On the other hand, telling lies—these are misrepresentations of facts acceptable to an impartial jury—because they make the assumption of meaningful speech impossible is a much worse offense. These are not self-serving lies, as when I make hold up a payment to an ally until they comply with my wishes and then say I have done no such thing. That’s a motivated lie and while it is bad, it is not as bad as telling lies that benefit no one. But if I say that there are only half as many national parks as there are in fact or that that average daily temperatures have been trending down over the last decade or that there is no evidence to support evolution or that the need for supplemental nutrition is going down as a result of the COVID crisis—these are casual lies. They are lies with no purpose and no probable effect other than weakening the belief that statements can be expected to mean something. They can be true or false; they can be significant or insignificant.
You see now why the parking meter lies were the good scenario. Hordes of casual, unmotivated lies simply flood the field. They make correction impossible by their very numbers. They make it not really worth our while to continue to assume that claims about the world can mean something; that, on the other hand, saying what you feel like saying at the moment is enough to secure your approval and your support.

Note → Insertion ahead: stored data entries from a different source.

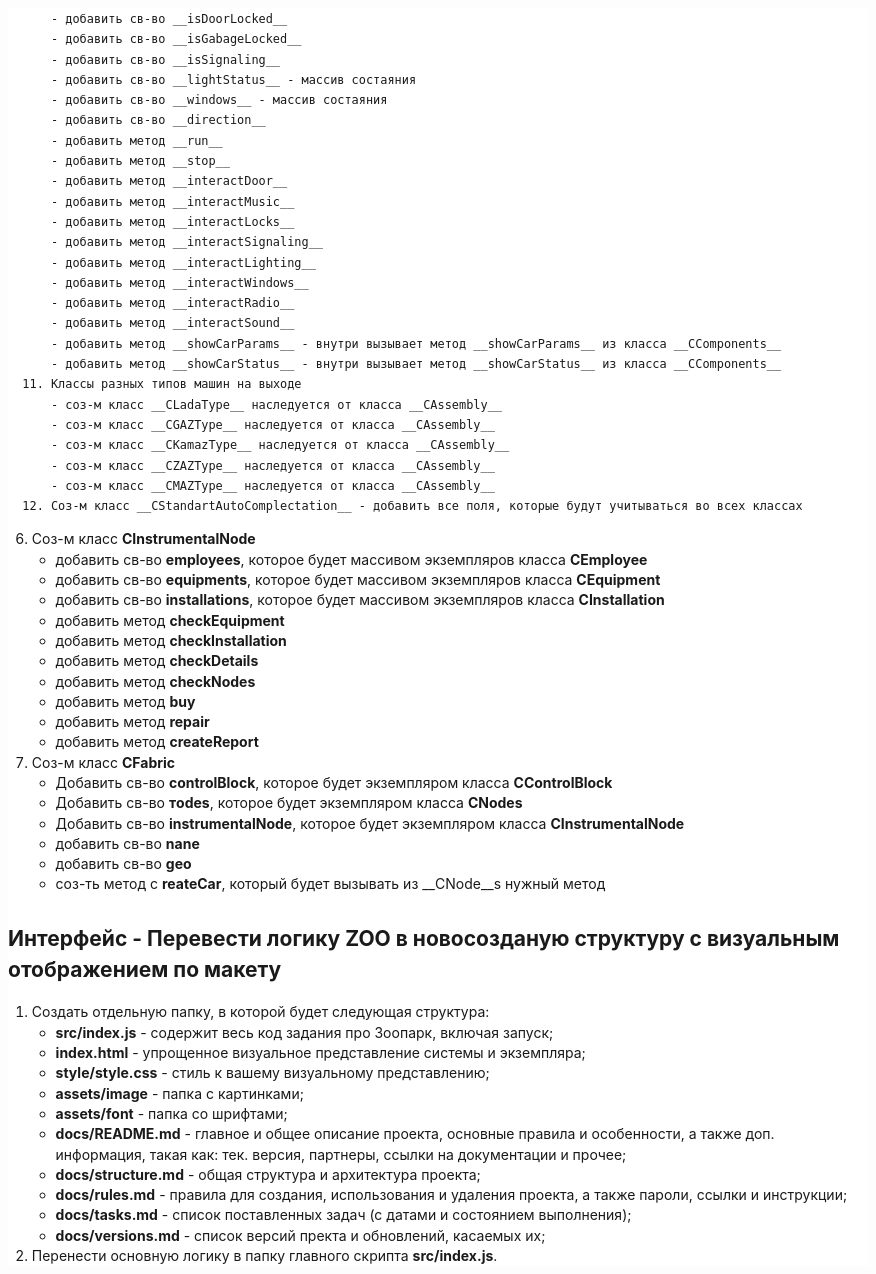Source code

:           - добавить св-во __isDoorLocked__
          - добавить св-во __isGabageLocked__
          - добавить св-во __isSignaling__
          - добавить св-во __lightStatus__ - массив состаяния
          - добавить св-во __windows__ - массив состаяния
          - добавить св-во __direction__
          - добавить метод __run__
          - добавить метод __stop__
          - добавить метод __interactDoor__
          - добавить метод __interactMusic__
          - добавить метод __interactLocks__
          - добавить метод __interactSignaling__
          - добавить метод __interactLighting__
          - добавить метод __interactWindows__
          - добавить метод __interactRadio__
          - добавить метод __interactSound__
          - добавить метод __showCarParams__ - внутри вызывает метод __showCarParams__ из класса __СComponents__
          - добавить метод __showCarStatus__ - внутри вызывает метод __showCarStatus__ из класса __СComponents__
      11. Классы разных типов машин на выходе
          - соз-м класс __CLadaType__ наследуется от класса __СAssembly__
          - соз-м класс __CGAZType__ наследуется от класса __СAssembly__
          - соз-м класс __CKamazType__ наследуется от класса __СAssembly__
          - соз-м класс __CZAZType__ наследуется от класса __СAssembly__
          - соз-м класс __CMAZType__ наследуется от класса __СAssembly__
      12. Соз-м класс __СStandartAutoComplectation__ - добавить все поля, которые будут учитываться во всех классах
  6. Соз-м класс __CInstrumentalNode__
      - добавить св-во __employees__, которое будет массивом экземпляров класса __CEmployee__
      - добавить св-во __equipments__, которое будет массивом экземпляров класса __CEquipment__
      - добавить св-во __installations__, которое будет массивом экземпляров класса __CInstallation__
      - добавить метод __checkEquipment__
      - добавить метод __checkInstallation__
      - добавить метод __checkDetails__
      - добавить метод __checkNodes__
      - добавить метод __buy__
      - добавить метод __repair__
      - добавить метод __createReport__
  7. Соз-м класс __CFabric__
      - Добавить св-во __сontrolBlock__, которое будет экземпляром класса __СControlBlock__
      - Добавить св-во __тodes__, которое будет экземпляром класса __CNodes__
      - Добавить св-во __instrumentalNode__, которое будет экземпляром класса __CInstrumentalNode__
      - добавить св-во __nane__
      - добавить св-во __geo__
      - соз-ть метод c __reateCar__, который будет вызывать из __CNode__s нужный метод

## Интерфейс - Перевести логику ZOO в новосозданую структуру с визуальным отображением по макету
  1. Создать отдельную папку, в которой будет следующая структура: 
      - __src/index.js__ - содержит весь код задания про Зоопарк, включая запуск;
      - __index.html__   - упрощенное визуальное представление системы и экземпляра;
      - __style/style.css__ - стиль к вашему визуальному представлению;
      - __assets/image__ - папка с картинками;
      - __assets/font__  - папка со шрифтами;
      - __docs/README.md__ - главное и общее описание проекта, основные правила и особенности, а также доп. информация, такая как: тек. версия, партнеры, ссылки на документации и прочее;
      - __docs/structure.md__ - общая структура и архитектура проекта;
      - __docs/rules.md__ - правила для создания, использования и удаления проекта, а также пароли, ссылки и инструкции;
      - __docs/tasks.md__ - список поставленных задач (с датами и состоянием выполнения);
      - __docs/versions.md__ - список версий пректа и обновлений, касаемых их;
  2. Перенести основную логику в папку главного скрипта __src/index.js__.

I don’t think that is where we are, but we need to start acting now if we are not going to go there. We can start by electing Joe Biden, who misspeaks quite a bit for public person, but who knows the value of truth in public discourse.
 You might have though that series was a little odd, with “ethnicity” stuck in there, but I added it so that I would have a chance to say that where I grew up, a common compliment that one man might pay to another was, “That’s mighty white of you.” I had no idea what that meant. I was no more likely to identify that as a racial remark than I was to identify, “Who’s the fairest of them all?” as a racial question.
 It hurts. I’m trying to learn to live with it.